Appeals court rules only a prevailing party can receive appellate attorney fees

By Angela Underwood | Jun 26, 2017

MIAMI – Only a prevailing party is entitled to have appellate attorney fees paid, according to a 3rd District Court of Appeal ruling.

MIAMI – Only a prevailing party is entitled to have appellate attorney fees paid, according to a 3rd District Court of Appeal ruling.

Justices Vance Salter, Barbara Lagoa and Ivan Fernandez ruled neither Jonathan Bauer and Vittoria Formentin Bauer nor Ready Windows Sales & Service Corp. are entitled to have their appellate fees paid since neither prevailed in a suit against the other.  

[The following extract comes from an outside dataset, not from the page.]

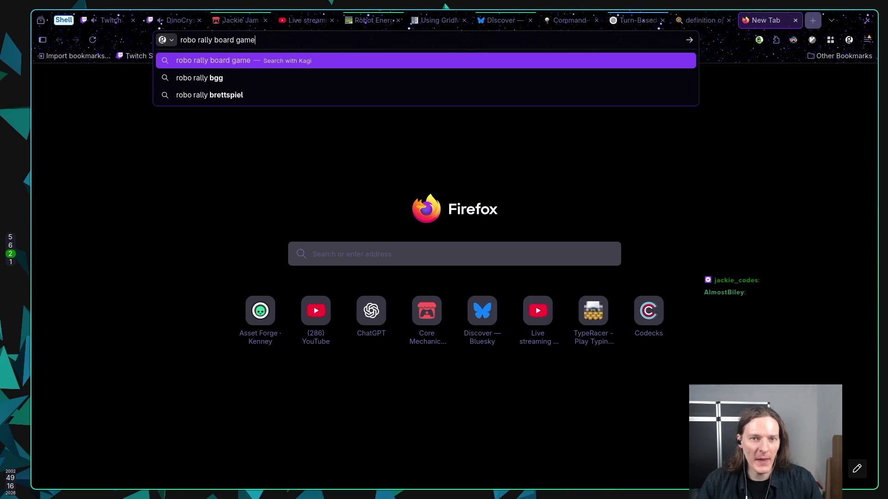
pyautogui.press('Return')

The initial disagreement began in 2013, when the Bauers contracted the purchase and installation, as well as the permit filing fees, with Ready Windows for a total of $24,804.05. A two-dimensional drawing of the doors and windows that were to be replaced were sketched by an unlicensed engineer and filed with Miami-Dade County Building Department, and the project was completed. 

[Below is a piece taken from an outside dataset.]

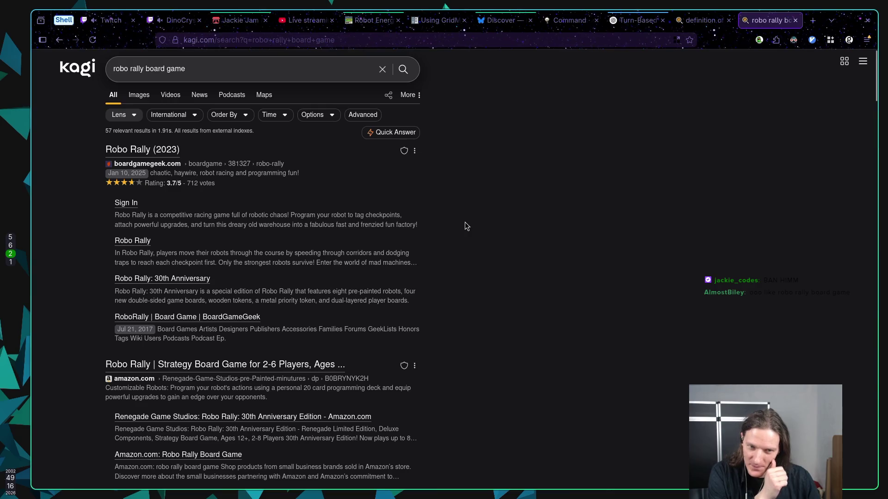
pyautogui.middleClick(156, 150)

But the Bauers were unhappy with the services provided, according to court records. The couple wrote Ready Windows noted all initial defects in the project and added to the list as additional defects that were found. The Bauers refused to pay the final bill and refused to let Ready Windows into their home to complete the remaining project punch list items and final inspection.

By January 2014, Ready Windows filed a Claim of Lien and a Complaint to Foreclose Mechanic’s Lien after being barred payment and job completion.  

“After a bench trial, the trial court entered a final judgment, which found that the contract was divisible into particular amounts for the products to be delivered, the permit filing fees, and the installation services,” according to the opinion.

Though the Bauers’ claimed the project failed since an unlicensed engineer drew plans, the trial court disagreed and deemed "the term ‘engineer’ was used in the contract colloquially,” and all the “products delivered were in their represented condition, were adequate and fit the spaces for the doors and windows,” according to the opinion. The trial court's ruling was the "the Bauers received the benefit of their bargain."

However, Ready Windows was still found in breach of contract "requiring installation services because it did not adequately, thoroughly, and properly install the doors and windows in the residence," according to the opinion, which said the company was not entitled to the $3,600 provision for installation. After the trial court entered final judgment in favor of Ready Windows for $9,039.05, both the company and the Bauers were denied motions for rehearing. 

The couple filed a notice of appeal from the final judgment, and the window company filed a notice of cross-appeal, which the appeals court also affirmed. Both the Bauers and Ready Windows filed motions for appellate fees, since the both claimed they were the prevailing party in the suit. But pursuant to Trytek v Gale Industries Inc., the appeals court said in the opinion that “each party lost on their appeal, while each party successfully defended that part of the judgment in their favor on the other party’s cross-appeal.”

"Because both parties prevailed on significant issues, this Court finds that appellate fees are not warranted for either party," the appeals court ruled. 

All motions for appellate fees are denied.